Write out all of the data without omission, exactly as shown.

**DATASET:**
_____

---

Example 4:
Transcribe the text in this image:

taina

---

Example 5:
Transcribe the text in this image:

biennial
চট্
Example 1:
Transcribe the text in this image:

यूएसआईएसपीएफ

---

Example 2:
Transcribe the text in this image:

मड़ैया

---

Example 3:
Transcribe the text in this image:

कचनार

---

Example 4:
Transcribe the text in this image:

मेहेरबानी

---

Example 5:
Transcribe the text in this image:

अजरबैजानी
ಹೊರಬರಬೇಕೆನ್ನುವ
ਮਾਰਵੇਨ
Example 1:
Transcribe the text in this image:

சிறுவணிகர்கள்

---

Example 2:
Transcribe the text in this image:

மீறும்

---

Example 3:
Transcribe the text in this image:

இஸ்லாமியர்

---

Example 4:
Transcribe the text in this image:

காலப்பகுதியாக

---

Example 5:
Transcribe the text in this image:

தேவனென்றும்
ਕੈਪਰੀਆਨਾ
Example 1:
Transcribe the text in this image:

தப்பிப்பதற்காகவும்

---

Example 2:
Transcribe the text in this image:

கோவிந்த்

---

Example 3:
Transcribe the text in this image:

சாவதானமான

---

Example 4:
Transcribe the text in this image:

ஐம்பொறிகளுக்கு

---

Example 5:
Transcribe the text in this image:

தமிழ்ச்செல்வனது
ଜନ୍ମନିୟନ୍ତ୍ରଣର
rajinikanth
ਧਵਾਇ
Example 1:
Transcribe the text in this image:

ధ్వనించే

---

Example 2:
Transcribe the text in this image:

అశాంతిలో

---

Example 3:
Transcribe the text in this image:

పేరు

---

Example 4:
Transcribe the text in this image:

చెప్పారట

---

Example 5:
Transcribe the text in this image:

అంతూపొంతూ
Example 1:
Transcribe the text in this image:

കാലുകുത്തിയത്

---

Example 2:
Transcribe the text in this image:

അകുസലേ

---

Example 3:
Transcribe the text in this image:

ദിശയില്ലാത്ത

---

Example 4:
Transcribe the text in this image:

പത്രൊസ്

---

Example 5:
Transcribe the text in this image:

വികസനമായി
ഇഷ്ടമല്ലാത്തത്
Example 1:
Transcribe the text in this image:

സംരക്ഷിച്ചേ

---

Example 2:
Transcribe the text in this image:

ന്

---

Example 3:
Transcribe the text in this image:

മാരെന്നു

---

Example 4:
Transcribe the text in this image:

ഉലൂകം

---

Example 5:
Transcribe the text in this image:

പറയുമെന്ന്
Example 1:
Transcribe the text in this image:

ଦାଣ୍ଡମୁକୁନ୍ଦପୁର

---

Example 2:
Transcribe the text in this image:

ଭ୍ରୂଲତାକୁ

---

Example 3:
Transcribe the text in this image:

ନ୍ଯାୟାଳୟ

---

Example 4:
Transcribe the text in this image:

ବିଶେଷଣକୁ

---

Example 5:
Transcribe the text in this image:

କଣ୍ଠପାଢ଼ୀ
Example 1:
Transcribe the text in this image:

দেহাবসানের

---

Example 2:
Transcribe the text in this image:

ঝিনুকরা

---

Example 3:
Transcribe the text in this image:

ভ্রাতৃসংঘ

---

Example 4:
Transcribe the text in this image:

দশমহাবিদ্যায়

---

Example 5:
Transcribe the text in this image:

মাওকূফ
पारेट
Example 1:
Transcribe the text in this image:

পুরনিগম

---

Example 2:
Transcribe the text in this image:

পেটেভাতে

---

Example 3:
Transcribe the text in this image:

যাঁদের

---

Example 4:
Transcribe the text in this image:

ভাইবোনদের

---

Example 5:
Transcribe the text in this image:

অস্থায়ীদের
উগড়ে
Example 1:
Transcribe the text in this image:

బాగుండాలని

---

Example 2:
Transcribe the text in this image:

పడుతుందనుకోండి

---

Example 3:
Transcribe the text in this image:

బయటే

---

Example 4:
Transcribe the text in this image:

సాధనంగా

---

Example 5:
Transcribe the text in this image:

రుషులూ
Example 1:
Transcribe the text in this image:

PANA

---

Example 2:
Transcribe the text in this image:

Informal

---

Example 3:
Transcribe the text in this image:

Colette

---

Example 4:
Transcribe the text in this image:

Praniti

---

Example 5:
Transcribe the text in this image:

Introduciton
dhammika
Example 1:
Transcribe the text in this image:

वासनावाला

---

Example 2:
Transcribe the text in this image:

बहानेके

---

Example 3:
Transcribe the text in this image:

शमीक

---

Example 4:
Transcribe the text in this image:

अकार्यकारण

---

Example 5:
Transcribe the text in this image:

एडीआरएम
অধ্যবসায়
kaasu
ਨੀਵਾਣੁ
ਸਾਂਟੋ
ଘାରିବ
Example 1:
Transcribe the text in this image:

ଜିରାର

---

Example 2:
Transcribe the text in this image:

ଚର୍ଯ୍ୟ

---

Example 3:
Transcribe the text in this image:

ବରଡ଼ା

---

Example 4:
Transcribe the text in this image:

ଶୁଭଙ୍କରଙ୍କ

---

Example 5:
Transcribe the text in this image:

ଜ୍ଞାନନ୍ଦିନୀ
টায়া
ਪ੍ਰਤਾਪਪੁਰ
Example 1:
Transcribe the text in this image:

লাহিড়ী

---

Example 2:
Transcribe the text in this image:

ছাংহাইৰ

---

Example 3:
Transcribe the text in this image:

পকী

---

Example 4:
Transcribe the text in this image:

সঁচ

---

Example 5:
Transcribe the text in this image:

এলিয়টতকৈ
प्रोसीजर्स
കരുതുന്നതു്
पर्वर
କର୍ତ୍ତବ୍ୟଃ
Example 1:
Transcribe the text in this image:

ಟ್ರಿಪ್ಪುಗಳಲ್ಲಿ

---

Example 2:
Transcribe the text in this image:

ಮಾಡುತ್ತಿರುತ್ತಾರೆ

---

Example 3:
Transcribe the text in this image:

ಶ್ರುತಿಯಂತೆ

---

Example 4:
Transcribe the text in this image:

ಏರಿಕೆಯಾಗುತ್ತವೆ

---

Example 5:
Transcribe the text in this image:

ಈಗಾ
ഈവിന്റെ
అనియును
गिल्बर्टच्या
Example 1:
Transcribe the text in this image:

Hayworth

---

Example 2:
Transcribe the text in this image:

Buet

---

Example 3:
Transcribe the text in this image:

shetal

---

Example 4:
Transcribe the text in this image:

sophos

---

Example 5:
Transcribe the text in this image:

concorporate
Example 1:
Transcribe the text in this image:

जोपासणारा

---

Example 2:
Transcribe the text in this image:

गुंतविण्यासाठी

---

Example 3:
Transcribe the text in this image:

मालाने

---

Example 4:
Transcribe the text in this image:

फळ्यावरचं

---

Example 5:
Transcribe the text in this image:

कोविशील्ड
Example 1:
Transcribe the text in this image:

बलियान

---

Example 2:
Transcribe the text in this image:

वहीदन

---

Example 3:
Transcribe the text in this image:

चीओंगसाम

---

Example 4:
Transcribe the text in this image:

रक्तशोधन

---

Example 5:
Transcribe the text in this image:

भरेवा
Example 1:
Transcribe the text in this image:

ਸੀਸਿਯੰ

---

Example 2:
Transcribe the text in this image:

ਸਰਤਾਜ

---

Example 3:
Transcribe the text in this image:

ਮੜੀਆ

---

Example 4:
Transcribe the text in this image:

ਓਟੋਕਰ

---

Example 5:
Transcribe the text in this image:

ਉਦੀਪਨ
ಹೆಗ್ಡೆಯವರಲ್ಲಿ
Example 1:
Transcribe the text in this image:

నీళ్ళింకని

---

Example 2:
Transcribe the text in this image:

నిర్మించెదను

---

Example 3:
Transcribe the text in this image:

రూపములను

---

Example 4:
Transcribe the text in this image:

_____

**ANSWER SECTION:**
---

Example 4:
Transcribe the text in this image:

taina

---

Example 5:
Transcribe the text in this image:

biennial
চট্
Example 1:
Transcribe the text in this image:

यूएसआईएसपीएफ

---

Example 2:
Transcribe the text in this image:

मड़ैया

---

Example 3:
Transcribe the text in this image:

कचनार

---

Example 4:
Transcribe the text in this image:

मेहेरबानी

---

Example 5:
Transcribe the text in this image:

अजरबैजानी
ಹೊರಬರಬೇಕೆನ್ನುವ
ਮਾਰਵੇਨ
Example 1:
Transcribe the text in this image:

சிறுவணிகர்கள்

---

Example 2:
Transcribe the text in this image:

மீறும்

---

Example 3:
Transcribe the text in this image:

இஸ்லாமியர்

---

Example 4:
Transcribe the text in this image:

காலப்பகுதியாக

---

Example 5:
Transcribe the text in this image:

தேவனென்றும்
ਕੈਪਰੀਆਨਾ
Example 1:
Transcribe the text in this image:

தப்பிப்பதற்காகவும்

---

Example 2:
Transcribe the text in this image:

கோவிந்த்

---

Example 3:
Transcribe the text in this image:

சாவதானமான

---

Example 4:
Transcribe the text in this image:

ஐம்பொறிகளுக்கு

---

Example 5:
Transcribe the text in this image:

தமிழ்ச்செல்வனது
ଜନ୍ମନିୟନ୍ତ୍ରଣର
rajinikanth
ਧਵਾਇ
Example 1:
Transcribe the text in this image:

ధ్వనించే

---

Example 2:
Transcribe the text in this image:

అశాంతిలో

---

Example 3:
Transcribe the text in this image:

పేరు

---

Example 4:
Transcribe the text in this image:

చెప్పారట

---

Example 5:
Transcribe the text in this image:

అంతూపొంతూ
Example 1:
Transcribe the text in this image:

കാലുകുത്തിയത്

---

Example 2:
Transcribe the text in this image:

അകുസലേ

---

Example 3:
Transcribe the text in this image:

ദിശയില്ലാത്ത

---

Example 4:
Transcribe the text in this image:

പത്രൊസ്

---

Example 5:
Transcribe the text in this image:

വികസനമായി
ഇഷ്ടമല്ലാത്തത്
Example 1:
Transcribe the text in this image:

സംരക്ഷിച്ചേ

---

Example 2:
Transcribe the text in this image:

ന്

---

Example 3:
Transcribe the text in this image:

മാരെന്നു

---

Example 4:
Transcribe the text in this image:

ഉലൂകം

---

Example 5:
Transcribe the text in this image:

പറയുമെന്ന്
Example 1:
Transcribe the text in this image:

ଦାଣ୍ଡମୁକୁନ୍ଦପୁର

---

Example 2:
Transcribe the text in this image:

ଭ୍ରୂଲତାକୁ

---

Example 3:
Transcribe the text in this image:

ନ୍ଯାୟାଳୟ

---

Example 4:
Transcribe the text in this image:

ବିଶେଷଣକୁ

---

Example 5:
Transcribe the text in this image:

କଣ୍ଠପାଢ଼ୀ
Example 1:
Transcribe the text in this image:

দেহাবসানের

---

Example 2:
Transcribe the text in this image:

ঝিনুকরা

---

Example 3:
Transcribe the text in this image:

ভ্রাতৃসংঘ

---

Example 4:
Transcribe the text in this image:

দশমহাবিদ্যায়

---

Example 5:
Transcribe the text in this image:

মাওকূফ
पारेट
Example 1:
Transcribe the text in this image:

পুরনিগম

---

Example 2:
Transcribe the text in this image:

পেটেভাতে

---

Example 3:
Transcribe the text in this image:

যাঁদের

---

Example 4:
Transcribe the text in this image:

ভাইবোনদের

---

Example 5:
Transcribe the text in this image:

অস্থায়ীদের
উগড়ে
Example 1:
Transcribe the text in this image:

బాగుండాలని

---

Example 2:
Transcribe the text in this image:

పడుతుందనుకోండి

---

Example 3:
Transcribe the text in this image:

బయటే

---

Example 4:
Transcribe the text in this image:

సాధనంగా

---

Example 5:
Transcribe the text in this image:

రుషులూ
Example 1:
Transcribe the text in this image:

PANA

---

Example 2:
Transcribe the text in this image:

Informal

---

Example 3:
Transcribe the text in this image:

Colette

---

Example 4:
Transcribe the text in this image:

Praniti

---

Example 5:
Transcribe the text in this image:

Introduciton
dhammika
Example 1:
Transcribe the text in this image:

वासनावाला

---

Example 2:
Transcribe the text in this image:

बहानेके

---

Example 3:
Transcribe the text in this image:

शमीक

---

Example 4:
Transcribe the text in this image:

अकार्यकारण

---

Example 5:
Transcribe the text in this image:

एडीआरएम
অধ্যবসায়
kaasu
ਨੀਵਾਣੁ
ਸਾਂਟੋ
ଘାରିବ
Example 1:
Transcribe the text in this image:

ଜିରାର

---

Example 2:
Transcribe the text in this image:

ଚର୍ଯ୍ୟ

---

Example 3:
Transcribe the text in this image:

ବରଡ଼ା

---

Example 4:
Transcribe the text in this image:

ଶୁଭଙ୍କରଙ୍କ

---

Example 5:
Transcribe the text in this image:

ଜ୍ଞାନନ୍ଦିନୀ
টায়া
ਪ੍ਰਤਾਪਪੁਰ
Example 1:
Transcribe the text in this image:

লাহিড়ী

---

Example 2:
Transcribe the text in this image:

ছাংহাইৰ

---

Example 3:
Transcribe the text in this image:

পকী

---

Example 4:
Transcribe the text in this image:

সঁচ

---

Example 5:
Transcribe the text in this image:

এলিয়টতকৈ
प्रोसीजर्स
കരുതുന്നതു്
पर्वर
କର୍ତ୍ତବ୍ୟଃ
Example 1:
Transcribe the text in this image:

ಟ್ರಿಪ್ಪುಗಳಲ್ಲಿ

---

Example 2:
Transcribe the text in this image:

ಮಾಡುತ್ತಿರುತ್ತಾರೆ

---

Example 3:
Transcribe the text in this image:

ಶ್ರುತಿಯಂತೆ

---

Example 4:
Transcribe the text in this image:

ಏರಿಕೆಯಾಗುತ್ತವೆ

---

Example 5:
Transcribe the text in this image:

ಈಗಾ
ഈവിന്റെ
అనియును
गिल्बर्टच्या
Example 1:
Transcribe the text in this image:

Hayworth

---

Example 2:
Transcribe the text in this image:

Buet

---

Example 3:
Transcribe the text in this image:

shetal

---

Example 4:
Transcribe the text in this image:

sophos

---

Example 5:
Transcribe the text in this image:

concorporate
Example 1:
Transcribe the text in this image:

जोपासणारा

---

Example 2:
Transcribe the text in this image:

गुंतविण्यासाठी

---

Example 3:
Transcribe the text in this image:

मालाने

---

Example 4:
Transcribe the text in this image:

फळ्यावरचं

---

Example 5:
Transcribe the text in this image:

कोविशील्ड
Example 1:
Transcribe the text in this image:

बलियान

---

Example 2:
Transcribe the text in this image:

वहीदन

---

Example 3:
Transcribe the text in this image:

चीओंगसाम

---

Example 4:
Transcribe the text in this image:

रक्तशोधन

---

Example 5:
Transcribe the text in this image:

भरेवा
Example 1:
Transcribe the text in this image:

ਸੀਸਿਯੰ

---

Example 2:
Transcribe the text in this image:

ਸਰਤਾਜ

---

Example 3:
Transcribe the text in this image:

ਮੜੀਆ

---

Example 4:
Transcribe the text in this image:

ਓਟੋਕਰ

---

Example 5:
Transcribe the text in this image:

ਉਦੀਪਨ
ಹೆಗ್ಡೆಯವರಲ್ಲಿ
Example 1:
Transcribe the text in this image:

నీళ్ళింకని

---

Example 2:
Transcribe the text in this image:

నిర్మించెదను

---

Example 3:
Transcribe the text in this image:

రూపములను

---

Example 4:
Transcribe the text in this image:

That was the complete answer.